Chewing gum is a major littering problem second only to cigarettes. As smoking has declined, ashtrays have disappeared. Other receptacles which might receive gum are rarely available. So what do you do with your chewed wad?
It is a sticky situation.
Research by Statisa, a German Company specializing in consumer data and marketing, reports global chewing gum sales are 32 billion US dollars a year. Asians are the champion chewers, spending an estimated 187 billion hours chewing 60,000 tons of gum. The US National Institutes of Health says Americans chew a piece of gum for 30 minutes.
The gum being masticated by the multitudes is, unfortunately, not biodegradable. The piece a Japanese person chews today could show up in the future in the belly of a fish swimming in the Atlantic ocean.
The gum our great grandparents chewed was made out of biodegradable chicle, sap from trees in Central America. The majority of gum today is made out of synthetic chicle, basically plastic with artificial flavors and artificial coloring. If you check my Consumer’s Dictionary of Food Additives (Crown Publisher), you will see information about other ordinary gum ingredients such as Yellow No5, Red 40, aspartame. BHT and corn syrup.
Gum manufacturers do not have to reveal their “gum base” because the FDA allows them to keep it a secret. However, it is known that what gives gum its chewiness is butyl rubber, the same stuff used to line tractor tires and other oversize industrial rubber goods.

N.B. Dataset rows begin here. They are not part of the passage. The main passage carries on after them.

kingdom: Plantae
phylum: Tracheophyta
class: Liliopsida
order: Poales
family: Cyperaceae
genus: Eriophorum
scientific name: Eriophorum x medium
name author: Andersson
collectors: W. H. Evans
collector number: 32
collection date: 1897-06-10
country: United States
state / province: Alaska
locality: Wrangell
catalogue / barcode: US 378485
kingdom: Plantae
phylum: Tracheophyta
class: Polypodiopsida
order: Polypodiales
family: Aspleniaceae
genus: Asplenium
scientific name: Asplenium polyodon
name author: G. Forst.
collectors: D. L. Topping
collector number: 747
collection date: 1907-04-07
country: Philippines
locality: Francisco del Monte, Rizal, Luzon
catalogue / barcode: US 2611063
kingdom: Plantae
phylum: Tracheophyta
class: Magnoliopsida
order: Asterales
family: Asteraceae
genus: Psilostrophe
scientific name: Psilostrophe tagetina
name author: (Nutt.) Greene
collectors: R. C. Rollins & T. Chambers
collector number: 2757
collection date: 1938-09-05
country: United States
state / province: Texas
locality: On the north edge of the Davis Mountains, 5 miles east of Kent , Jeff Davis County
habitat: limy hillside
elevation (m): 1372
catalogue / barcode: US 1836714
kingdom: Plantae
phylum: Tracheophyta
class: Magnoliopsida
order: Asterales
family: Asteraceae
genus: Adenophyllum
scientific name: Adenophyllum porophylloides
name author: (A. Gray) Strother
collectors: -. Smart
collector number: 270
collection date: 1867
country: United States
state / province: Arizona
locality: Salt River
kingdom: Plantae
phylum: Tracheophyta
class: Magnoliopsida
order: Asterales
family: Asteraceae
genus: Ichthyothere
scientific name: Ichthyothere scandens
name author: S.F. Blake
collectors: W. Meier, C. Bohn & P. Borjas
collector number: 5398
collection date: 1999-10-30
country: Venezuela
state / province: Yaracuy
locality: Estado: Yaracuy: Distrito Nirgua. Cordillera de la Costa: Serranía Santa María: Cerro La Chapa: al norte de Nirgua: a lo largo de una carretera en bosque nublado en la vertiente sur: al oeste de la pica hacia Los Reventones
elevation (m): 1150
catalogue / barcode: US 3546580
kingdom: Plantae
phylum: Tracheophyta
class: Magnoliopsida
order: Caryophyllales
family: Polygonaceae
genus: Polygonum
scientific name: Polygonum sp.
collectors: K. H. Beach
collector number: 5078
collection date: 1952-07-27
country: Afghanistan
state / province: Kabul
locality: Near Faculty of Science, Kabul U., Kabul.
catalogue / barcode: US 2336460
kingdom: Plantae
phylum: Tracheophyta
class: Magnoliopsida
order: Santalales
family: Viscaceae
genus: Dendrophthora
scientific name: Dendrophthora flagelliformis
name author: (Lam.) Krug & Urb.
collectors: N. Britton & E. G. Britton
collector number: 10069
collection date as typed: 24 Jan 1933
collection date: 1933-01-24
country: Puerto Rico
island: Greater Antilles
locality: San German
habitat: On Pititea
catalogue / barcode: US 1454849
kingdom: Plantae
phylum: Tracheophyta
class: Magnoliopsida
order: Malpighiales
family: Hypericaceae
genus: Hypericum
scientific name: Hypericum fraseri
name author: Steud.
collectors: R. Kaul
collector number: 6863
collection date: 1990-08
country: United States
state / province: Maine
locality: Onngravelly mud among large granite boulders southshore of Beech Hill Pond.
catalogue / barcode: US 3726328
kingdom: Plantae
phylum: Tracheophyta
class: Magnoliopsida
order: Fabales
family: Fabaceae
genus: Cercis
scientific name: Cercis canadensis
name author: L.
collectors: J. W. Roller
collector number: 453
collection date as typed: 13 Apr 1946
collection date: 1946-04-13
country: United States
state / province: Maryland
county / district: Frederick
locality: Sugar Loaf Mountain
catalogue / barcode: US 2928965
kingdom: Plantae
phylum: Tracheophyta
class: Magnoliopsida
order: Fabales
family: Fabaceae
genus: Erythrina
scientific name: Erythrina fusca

There is hope the gum disposal problem will someday be solved. Scientists, entrepreneurs, and environmentalists are working to find ways to combat gum litter.
Among the most out front is JustOneOcean, a British charity founded by David Jones in 2013. a diver and an underwater photographer, justoneocean.org Jones saw the devastation the human race was causing the oceans. His foundation raises awareness and supports research worldwide to protect the seas for future generations. . The organization recently launched the first shopping mall site in Scotland to transform discarded chewing gum into Frisbees, pencils, and other valuable and re-usable products justoneoceanstore.org
Three researchers Nader Ncim, Namho Kim, and Nanjun Cho wrote an article published in Polymers, (Basel) “From Street to Road: An Innovative Approach to Explore Discarded Chewing Gum As A Performance-Enhancing Modifier for Road Pavement Applications.“ The gum would keep, according to the trio’s conclusion, the asphalt from cracking; The article was first published in 1963, and gum is still not benefiting the streets.
Progress is slow but gaining. New gums such as Glee Gum (gleegum.com) and Simply Gum (simplygum.com) are made from chicle, are biodegradable, and sold online and in environmentally conscious groceries such as Whole Foods.
Some universities and stores have started using “Gum Drop” receptacles scattered about for wads of discarded gum. In the meantime, until the problem of waste gum is solved, wrap your wad in paper and put in a wastebasket. Otherwise, some space kid may find Samantha’s gum under a space table hundreds of years from now and chew it.